O professor Kevin Riehle, da Universidade Brunel, em Londres, que passou grande parte da carreira como analista de contrainteligência no FBI, a polícia federal dos EUA, diz que o Canadá se “envergonhou” tanto com a situação que fortaleceu a segurança de seu sistema de emissão de passaportes. Os russos, então, buscaram alternativas na América Latina.

O principal mecanismo adotado por Moscou para infiltrar seus espiões em uma nação estrangeira vinha sendo através da diplomacia. Ken McCallum, diretor do MI5, o serviço de inteligência doméstica britânico, calculou em novembro de 2022, já com a guerra da Ucrânia em curso, que mais de 600 russos haviam sido obrigados a deixar países europeus sob a suspeita de serem espiões disfarçados de diplomatas.

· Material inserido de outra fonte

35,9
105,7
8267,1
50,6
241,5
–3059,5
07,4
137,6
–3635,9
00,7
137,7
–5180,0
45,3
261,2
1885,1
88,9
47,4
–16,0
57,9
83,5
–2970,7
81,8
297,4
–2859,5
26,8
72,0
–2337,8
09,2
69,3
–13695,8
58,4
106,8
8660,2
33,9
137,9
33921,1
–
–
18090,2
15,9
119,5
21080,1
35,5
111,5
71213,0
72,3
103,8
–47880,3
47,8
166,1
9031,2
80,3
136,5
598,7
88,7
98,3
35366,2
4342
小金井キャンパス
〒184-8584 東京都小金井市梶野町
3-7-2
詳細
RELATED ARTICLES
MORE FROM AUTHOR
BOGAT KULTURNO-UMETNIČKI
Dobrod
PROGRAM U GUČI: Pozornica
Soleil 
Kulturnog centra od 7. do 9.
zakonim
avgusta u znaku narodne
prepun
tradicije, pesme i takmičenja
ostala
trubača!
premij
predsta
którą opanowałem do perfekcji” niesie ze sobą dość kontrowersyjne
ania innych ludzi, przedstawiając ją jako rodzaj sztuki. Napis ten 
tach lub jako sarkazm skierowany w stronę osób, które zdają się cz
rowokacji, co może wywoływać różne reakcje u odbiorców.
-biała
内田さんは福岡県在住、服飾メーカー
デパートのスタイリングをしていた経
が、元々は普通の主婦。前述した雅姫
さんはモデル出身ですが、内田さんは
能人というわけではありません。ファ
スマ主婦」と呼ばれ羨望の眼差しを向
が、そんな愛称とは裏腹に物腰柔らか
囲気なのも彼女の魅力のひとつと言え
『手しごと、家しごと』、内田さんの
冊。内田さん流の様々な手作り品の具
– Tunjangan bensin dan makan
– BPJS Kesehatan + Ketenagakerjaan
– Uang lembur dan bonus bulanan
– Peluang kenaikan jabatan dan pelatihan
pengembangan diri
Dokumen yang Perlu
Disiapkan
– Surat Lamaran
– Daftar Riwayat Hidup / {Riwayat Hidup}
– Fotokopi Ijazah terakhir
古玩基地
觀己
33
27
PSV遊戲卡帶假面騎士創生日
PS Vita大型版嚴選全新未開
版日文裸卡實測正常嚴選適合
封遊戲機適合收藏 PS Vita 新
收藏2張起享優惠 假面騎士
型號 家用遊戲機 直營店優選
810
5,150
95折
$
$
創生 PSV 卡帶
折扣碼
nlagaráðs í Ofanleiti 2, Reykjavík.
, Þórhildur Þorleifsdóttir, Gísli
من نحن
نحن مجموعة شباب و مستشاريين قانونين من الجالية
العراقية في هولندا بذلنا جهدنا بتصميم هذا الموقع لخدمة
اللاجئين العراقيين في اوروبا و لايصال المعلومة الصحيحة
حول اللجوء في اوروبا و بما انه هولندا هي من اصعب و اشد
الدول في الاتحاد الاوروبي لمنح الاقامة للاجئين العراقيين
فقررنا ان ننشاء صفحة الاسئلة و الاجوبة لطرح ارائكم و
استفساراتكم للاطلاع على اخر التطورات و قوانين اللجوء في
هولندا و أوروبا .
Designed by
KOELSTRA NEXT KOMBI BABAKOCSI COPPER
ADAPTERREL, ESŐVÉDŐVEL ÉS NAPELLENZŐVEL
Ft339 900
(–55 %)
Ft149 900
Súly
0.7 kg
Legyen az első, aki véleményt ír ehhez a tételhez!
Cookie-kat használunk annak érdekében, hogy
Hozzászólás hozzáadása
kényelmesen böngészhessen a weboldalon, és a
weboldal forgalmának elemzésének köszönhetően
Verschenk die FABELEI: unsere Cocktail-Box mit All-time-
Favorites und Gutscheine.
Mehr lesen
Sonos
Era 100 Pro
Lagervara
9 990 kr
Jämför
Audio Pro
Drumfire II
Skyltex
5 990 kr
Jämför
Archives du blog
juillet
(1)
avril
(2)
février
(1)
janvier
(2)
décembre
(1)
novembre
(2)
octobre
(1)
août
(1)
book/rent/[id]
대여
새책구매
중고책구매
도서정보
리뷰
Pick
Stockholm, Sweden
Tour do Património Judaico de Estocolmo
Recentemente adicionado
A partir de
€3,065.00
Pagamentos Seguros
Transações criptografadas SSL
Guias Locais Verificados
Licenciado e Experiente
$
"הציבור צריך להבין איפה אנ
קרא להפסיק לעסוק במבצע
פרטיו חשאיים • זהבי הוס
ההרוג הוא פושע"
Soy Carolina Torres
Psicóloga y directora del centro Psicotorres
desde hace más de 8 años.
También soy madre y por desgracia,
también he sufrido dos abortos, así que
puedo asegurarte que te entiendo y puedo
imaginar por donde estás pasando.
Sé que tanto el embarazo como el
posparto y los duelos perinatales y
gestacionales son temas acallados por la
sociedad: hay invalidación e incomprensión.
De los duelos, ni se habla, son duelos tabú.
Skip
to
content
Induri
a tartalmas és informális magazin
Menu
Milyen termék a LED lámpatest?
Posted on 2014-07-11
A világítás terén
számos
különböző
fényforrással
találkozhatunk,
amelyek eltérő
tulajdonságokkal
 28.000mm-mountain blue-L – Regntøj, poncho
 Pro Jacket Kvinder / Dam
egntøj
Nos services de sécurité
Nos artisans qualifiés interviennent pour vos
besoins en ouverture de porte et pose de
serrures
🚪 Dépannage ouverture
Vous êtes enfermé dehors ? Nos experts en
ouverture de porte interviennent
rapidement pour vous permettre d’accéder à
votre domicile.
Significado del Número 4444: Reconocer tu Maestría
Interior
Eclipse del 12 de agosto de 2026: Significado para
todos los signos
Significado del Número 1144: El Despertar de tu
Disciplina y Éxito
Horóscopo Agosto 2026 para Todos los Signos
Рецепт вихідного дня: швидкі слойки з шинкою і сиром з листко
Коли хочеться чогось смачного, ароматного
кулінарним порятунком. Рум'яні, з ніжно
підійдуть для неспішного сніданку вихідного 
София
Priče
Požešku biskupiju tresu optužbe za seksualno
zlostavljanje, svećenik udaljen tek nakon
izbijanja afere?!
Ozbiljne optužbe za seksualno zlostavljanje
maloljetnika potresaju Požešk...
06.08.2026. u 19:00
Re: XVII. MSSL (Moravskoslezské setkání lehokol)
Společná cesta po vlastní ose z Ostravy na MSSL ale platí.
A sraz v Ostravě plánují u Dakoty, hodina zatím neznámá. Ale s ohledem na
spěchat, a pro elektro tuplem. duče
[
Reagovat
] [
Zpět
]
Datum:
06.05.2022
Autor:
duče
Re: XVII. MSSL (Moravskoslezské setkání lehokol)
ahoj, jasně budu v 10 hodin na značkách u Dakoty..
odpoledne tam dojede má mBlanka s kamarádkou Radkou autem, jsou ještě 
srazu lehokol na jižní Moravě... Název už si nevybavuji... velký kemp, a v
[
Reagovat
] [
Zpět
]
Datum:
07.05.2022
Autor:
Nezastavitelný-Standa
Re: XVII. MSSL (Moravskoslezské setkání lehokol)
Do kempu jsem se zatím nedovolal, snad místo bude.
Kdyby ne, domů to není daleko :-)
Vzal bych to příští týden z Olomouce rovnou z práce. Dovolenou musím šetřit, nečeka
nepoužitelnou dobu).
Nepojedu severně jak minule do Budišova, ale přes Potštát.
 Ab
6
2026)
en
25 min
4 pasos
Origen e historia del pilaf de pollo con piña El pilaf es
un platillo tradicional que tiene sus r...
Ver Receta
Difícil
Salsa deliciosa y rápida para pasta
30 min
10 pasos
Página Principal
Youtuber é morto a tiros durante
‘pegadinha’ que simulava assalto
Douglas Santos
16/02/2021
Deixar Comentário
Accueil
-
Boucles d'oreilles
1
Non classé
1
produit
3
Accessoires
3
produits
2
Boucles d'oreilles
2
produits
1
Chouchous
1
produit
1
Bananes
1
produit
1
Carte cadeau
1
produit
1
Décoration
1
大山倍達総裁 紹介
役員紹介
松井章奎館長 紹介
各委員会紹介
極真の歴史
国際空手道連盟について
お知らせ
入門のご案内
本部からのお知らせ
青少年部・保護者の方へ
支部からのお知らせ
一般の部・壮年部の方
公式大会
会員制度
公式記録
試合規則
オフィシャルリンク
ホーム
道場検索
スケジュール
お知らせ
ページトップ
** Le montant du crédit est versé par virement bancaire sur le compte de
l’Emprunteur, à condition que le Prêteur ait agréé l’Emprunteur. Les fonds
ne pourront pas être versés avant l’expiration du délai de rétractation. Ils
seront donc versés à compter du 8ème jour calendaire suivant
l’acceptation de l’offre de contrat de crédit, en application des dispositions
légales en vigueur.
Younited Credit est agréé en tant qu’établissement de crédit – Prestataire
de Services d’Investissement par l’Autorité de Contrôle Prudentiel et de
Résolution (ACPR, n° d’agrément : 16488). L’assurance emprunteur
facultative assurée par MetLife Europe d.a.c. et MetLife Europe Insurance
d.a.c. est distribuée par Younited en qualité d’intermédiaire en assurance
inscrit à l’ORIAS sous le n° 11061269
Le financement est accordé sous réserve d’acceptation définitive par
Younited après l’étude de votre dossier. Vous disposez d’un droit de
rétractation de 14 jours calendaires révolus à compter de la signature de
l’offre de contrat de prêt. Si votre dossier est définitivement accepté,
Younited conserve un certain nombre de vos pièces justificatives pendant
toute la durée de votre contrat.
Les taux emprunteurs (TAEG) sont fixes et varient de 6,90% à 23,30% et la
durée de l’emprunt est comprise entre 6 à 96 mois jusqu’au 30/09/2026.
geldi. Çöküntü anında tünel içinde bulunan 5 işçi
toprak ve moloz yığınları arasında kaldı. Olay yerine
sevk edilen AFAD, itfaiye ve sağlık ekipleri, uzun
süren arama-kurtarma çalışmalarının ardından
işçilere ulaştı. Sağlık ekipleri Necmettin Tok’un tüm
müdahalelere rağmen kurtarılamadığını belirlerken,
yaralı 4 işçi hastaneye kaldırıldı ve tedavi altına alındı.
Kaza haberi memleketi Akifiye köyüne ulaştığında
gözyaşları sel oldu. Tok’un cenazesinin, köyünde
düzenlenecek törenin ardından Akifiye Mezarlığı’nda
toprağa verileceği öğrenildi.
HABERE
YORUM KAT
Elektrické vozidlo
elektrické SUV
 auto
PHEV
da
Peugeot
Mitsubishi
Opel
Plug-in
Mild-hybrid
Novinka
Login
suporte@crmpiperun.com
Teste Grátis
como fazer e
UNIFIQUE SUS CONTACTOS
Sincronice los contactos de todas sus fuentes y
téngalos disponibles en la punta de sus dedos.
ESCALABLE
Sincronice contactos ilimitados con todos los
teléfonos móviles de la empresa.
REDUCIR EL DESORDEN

No caso de Brasil e Argentina, a missão é mais simples, já que ambos costumam fazer vista grossa quando desconfiam de espiões transitando por seus territórios. “Por razões práticas e ideológicas, nenhum dos países quer brigar com a Rússia”, disse a The Economist em setembro de 2023, pouco após a prisão de Cherkasov em Guarulhos. “O Brasil recebe cerca de um quinto de seus fertilizantes da Rússia, por exemplo. A Argentina recebe um décimo.”

A publicação faz, por fim, um alerta: muitos dos “diplomatas” forçados a deixar a Europa desde o início do conflito ucraniano encontraram um novo lar em países da América Latina. E sentencia: “O problema pode piorar em breve.”